LLMs are invaluable IMO for immediate feedback on your writing and speaking. I've started using French inputs for most regular interactions, even with things like Claude Code for my work and for all LLM interactions (I use Grok). Before I input into Claude Code, I check the grammar and content with LLMs. Tutors and traditional paths will not help with this.
The other sequence I'm starting to do is to have conversations as I take baby steps in speaking/listening. Agreed that talking to real French speakers is the best, but initially we tend to be shy because we're so bad, and using a non-human can put us at ease. You may be different, but IMO this is typical. And this post was about refining this via an app that adds spaced repetition, and I appreciate that.
Tutors are not necessary. But this is a humanity / language arts problem. Communication with humans is literally the goal.
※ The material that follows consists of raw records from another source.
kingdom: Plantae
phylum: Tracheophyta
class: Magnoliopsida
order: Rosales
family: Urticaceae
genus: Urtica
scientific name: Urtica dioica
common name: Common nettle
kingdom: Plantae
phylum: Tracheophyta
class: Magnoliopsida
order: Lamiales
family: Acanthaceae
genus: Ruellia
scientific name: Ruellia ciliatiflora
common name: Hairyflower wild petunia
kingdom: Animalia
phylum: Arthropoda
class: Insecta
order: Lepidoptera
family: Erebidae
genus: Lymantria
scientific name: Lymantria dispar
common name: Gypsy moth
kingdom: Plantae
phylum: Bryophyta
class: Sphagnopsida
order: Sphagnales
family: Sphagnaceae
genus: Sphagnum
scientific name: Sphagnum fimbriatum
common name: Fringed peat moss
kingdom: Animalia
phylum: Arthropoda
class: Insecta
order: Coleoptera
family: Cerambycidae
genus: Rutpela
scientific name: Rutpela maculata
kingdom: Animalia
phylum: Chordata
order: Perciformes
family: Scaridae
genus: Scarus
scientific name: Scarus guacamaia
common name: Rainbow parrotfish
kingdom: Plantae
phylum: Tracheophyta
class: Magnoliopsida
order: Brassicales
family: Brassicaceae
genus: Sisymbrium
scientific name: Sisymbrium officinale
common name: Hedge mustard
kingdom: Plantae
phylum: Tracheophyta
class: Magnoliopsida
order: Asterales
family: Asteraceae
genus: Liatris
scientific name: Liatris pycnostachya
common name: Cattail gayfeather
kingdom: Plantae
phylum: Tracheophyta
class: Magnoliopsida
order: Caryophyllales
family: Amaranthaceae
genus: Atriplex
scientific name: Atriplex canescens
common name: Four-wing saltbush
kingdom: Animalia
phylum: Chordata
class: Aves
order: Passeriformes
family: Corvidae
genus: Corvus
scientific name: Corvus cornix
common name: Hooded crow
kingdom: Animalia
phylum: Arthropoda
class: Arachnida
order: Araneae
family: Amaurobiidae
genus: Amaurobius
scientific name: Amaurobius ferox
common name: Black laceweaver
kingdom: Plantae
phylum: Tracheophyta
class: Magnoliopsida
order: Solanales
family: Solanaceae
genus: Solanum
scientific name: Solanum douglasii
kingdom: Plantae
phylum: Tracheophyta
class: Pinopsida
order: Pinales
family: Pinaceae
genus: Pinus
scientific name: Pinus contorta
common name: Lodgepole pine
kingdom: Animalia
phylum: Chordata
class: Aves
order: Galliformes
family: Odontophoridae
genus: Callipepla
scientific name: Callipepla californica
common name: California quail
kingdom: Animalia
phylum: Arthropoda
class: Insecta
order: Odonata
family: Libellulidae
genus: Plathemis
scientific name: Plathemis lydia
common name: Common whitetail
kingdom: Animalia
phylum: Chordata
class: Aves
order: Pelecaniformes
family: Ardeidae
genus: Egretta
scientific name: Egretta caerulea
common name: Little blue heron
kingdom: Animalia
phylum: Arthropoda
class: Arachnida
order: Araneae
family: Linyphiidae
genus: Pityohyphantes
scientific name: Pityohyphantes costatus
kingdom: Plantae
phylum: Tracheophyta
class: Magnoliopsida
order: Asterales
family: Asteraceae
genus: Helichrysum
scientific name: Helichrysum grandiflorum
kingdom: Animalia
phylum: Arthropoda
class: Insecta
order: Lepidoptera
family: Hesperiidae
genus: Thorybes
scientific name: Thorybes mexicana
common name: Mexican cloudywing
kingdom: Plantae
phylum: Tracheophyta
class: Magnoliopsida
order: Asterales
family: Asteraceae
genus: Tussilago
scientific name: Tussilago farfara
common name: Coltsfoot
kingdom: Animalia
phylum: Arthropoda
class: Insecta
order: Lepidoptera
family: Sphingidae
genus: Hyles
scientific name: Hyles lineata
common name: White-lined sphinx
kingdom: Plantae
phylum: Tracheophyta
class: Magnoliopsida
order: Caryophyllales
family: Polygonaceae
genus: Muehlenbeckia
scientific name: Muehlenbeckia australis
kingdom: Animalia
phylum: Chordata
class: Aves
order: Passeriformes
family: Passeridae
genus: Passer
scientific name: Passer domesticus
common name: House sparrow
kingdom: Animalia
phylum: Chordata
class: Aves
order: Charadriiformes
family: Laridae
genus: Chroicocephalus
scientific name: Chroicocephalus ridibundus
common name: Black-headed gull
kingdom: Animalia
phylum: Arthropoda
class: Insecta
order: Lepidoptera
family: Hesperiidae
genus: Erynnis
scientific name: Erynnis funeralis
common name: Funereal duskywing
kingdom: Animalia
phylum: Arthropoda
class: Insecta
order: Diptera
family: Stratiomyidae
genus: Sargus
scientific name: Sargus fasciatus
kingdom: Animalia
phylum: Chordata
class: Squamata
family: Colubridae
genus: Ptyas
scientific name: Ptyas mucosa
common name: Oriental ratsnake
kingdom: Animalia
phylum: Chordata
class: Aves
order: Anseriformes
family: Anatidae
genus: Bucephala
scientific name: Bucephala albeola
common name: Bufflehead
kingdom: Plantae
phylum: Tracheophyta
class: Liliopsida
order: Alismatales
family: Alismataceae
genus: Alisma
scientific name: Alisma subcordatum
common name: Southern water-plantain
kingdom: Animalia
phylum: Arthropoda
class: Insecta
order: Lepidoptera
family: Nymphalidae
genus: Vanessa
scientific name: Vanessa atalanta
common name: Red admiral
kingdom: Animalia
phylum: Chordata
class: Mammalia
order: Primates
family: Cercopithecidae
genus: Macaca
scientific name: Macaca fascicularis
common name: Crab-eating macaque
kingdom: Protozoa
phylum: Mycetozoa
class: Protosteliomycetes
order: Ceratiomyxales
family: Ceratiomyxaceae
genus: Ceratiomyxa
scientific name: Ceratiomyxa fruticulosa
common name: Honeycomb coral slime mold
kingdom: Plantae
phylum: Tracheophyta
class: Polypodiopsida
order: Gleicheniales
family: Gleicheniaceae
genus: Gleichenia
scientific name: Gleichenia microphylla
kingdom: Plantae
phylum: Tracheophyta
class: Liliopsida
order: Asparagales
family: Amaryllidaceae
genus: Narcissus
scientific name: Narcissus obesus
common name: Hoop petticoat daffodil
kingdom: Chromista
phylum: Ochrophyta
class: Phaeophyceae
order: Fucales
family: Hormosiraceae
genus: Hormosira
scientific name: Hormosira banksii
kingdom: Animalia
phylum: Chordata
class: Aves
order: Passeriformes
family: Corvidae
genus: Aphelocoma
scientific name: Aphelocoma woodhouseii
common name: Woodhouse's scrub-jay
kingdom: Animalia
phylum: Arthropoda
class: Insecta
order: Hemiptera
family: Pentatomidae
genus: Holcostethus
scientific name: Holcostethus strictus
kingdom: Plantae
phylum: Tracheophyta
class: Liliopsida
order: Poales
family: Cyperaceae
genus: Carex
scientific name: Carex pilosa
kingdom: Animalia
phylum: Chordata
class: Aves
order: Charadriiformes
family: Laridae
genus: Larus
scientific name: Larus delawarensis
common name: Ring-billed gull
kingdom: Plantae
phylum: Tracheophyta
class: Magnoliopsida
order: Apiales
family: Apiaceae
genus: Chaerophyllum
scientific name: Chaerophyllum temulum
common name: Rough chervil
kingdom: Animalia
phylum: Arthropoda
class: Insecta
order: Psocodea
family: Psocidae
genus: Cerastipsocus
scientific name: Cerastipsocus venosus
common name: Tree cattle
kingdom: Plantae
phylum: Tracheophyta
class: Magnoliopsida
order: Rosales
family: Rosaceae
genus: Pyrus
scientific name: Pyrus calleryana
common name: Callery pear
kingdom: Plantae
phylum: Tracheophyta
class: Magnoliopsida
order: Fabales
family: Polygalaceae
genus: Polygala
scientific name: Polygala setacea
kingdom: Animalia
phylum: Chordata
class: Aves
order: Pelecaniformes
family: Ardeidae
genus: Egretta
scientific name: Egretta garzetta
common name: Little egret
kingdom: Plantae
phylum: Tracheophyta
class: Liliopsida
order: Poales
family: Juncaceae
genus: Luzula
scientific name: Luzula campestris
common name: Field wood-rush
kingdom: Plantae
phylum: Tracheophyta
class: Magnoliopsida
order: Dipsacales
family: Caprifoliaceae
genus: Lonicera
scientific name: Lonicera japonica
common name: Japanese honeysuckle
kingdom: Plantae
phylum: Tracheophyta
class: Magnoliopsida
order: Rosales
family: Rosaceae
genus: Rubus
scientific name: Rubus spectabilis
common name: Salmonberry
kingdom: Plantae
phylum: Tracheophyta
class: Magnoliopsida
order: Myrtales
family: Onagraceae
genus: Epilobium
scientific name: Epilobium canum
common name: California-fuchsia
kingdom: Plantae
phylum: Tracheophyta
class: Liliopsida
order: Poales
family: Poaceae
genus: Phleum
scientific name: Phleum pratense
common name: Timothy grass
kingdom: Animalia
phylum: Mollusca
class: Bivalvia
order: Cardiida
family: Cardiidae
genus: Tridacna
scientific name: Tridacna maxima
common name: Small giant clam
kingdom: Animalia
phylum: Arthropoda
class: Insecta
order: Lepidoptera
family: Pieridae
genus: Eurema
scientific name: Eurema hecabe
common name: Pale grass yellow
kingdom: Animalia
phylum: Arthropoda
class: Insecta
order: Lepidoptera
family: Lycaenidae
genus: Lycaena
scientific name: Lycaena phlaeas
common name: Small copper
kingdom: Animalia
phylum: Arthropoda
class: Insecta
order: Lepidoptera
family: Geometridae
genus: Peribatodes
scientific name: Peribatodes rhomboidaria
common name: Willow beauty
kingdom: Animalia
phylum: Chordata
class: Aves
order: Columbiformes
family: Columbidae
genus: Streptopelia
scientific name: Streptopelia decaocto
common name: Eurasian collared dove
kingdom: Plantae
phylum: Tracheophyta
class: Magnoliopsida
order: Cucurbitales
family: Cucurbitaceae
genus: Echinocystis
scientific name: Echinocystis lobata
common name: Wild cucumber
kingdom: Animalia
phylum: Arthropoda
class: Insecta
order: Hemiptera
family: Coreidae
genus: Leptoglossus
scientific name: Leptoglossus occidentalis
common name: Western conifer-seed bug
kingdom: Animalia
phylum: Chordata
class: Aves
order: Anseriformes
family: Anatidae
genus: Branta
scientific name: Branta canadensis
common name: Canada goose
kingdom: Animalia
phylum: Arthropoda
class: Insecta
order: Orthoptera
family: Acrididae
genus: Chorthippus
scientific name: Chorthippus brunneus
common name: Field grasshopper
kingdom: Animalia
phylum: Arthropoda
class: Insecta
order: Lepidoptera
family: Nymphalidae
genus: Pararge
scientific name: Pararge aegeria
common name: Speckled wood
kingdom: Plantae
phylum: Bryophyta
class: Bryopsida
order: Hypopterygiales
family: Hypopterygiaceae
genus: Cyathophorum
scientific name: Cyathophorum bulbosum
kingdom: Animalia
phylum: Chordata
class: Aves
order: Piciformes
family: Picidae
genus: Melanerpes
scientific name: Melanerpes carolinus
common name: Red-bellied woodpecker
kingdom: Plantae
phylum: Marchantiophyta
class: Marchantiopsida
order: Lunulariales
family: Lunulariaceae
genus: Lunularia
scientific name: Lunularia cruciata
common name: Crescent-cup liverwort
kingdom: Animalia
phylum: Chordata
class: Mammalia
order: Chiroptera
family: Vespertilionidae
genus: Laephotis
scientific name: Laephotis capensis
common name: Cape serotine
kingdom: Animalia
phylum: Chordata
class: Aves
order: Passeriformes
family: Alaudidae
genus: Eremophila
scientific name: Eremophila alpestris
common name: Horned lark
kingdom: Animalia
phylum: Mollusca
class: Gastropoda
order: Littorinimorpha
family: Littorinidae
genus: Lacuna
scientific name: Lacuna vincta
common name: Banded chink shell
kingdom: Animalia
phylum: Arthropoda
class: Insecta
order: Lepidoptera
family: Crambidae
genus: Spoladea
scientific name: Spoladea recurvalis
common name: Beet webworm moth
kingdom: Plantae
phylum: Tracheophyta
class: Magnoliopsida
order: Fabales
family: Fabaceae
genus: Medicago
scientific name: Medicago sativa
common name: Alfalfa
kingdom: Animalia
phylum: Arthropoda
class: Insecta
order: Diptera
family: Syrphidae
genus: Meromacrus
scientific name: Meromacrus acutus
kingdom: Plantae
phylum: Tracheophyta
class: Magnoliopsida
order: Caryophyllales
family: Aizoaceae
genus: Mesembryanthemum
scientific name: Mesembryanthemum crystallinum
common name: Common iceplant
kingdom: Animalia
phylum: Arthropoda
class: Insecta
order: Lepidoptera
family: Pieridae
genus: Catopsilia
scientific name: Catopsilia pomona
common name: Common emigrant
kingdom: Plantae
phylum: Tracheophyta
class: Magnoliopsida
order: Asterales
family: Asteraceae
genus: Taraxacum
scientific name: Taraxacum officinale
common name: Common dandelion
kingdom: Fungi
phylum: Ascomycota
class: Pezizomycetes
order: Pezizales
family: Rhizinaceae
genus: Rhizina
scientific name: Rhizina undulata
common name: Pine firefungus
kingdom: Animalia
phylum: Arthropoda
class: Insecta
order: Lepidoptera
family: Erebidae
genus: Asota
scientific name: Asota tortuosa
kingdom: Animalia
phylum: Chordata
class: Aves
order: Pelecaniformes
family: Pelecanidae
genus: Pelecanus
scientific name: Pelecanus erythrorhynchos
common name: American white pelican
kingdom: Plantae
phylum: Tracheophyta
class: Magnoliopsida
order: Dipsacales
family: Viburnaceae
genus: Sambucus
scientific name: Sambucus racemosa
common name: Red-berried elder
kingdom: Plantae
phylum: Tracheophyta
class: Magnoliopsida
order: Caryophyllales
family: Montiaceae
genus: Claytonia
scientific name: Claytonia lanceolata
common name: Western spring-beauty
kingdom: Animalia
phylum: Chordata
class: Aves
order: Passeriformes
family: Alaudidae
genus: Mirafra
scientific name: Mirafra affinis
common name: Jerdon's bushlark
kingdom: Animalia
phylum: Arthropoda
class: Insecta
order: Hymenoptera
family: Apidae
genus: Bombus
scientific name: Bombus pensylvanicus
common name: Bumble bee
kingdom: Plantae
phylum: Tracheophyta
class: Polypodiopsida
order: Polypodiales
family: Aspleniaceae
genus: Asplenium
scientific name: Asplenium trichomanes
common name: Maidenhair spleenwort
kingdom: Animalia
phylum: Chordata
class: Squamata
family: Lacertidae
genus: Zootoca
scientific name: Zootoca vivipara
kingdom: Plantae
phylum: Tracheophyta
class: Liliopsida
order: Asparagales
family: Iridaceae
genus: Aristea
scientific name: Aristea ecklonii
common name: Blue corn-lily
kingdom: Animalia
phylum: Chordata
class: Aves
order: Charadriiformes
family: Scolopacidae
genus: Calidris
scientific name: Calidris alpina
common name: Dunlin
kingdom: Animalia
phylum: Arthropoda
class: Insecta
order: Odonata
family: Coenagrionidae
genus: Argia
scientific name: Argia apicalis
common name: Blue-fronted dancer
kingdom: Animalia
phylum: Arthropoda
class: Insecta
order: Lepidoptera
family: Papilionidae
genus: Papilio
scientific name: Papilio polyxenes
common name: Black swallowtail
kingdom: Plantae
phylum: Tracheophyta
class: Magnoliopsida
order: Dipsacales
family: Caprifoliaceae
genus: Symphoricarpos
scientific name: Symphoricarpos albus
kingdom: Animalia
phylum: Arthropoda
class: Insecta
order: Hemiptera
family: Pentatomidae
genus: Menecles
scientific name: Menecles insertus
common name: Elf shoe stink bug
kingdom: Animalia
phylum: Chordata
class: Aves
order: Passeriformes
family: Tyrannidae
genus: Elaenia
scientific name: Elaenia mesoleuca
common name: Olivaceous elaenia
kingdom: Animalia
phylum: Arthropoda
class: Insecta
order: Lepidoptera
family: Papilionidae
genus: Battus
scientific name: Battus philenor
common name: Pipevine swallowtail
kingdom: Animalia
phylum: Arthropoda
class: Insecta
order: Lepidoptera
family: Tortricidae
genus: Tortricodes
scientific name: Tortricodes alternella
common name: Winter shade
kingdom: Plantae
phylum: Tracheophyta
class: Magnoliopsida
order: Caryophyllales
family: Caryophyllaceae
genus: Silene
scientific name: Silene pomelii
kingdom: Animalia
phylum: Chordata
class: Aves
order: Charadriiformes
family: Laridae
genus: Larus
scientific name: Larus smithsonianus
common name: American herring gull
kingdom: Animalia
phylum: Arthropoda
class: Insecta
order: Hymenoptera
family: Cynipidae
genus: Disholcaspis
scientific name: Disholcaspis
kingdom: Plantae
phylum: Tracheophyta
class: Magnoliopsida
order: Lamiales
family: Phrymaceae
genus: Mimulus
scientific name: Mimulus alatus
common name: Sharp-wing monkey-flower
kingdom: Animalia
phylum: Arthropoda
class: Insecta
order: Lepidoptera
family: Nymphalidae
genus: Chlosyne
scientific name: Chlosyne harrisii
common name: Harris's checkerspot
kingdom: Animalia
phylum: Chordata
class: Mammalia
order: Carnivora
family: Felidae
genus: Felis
Conversing with other similarly ranked beginners (with a moderator or teacher guiding the group) is among the best practice you can do.
Again, the point of public discussion with other humans is to find all the little mistakes and misunderstandings. The things that other humans find difficult with your pronunciation, rhythm or accent.
Tutors are simply the most expensive version of this available of live, one on one practice. It's a bad overall $$ value compared to class discussion or clubs but the human in the loop is perhaps the most important thing here for training yourself.
Again: it's the LLMs overly generous acceptance that I find problematic. When I talk in German at A2 level, other humans easily point out when I'm doing things in "English order" or other similar mistakes (which makes the sentence harder to understand in German).
But with an LLM, the LLM just understands broken German in English order or whenever I leave out a separatable verb or whatever. It autocorrects too much.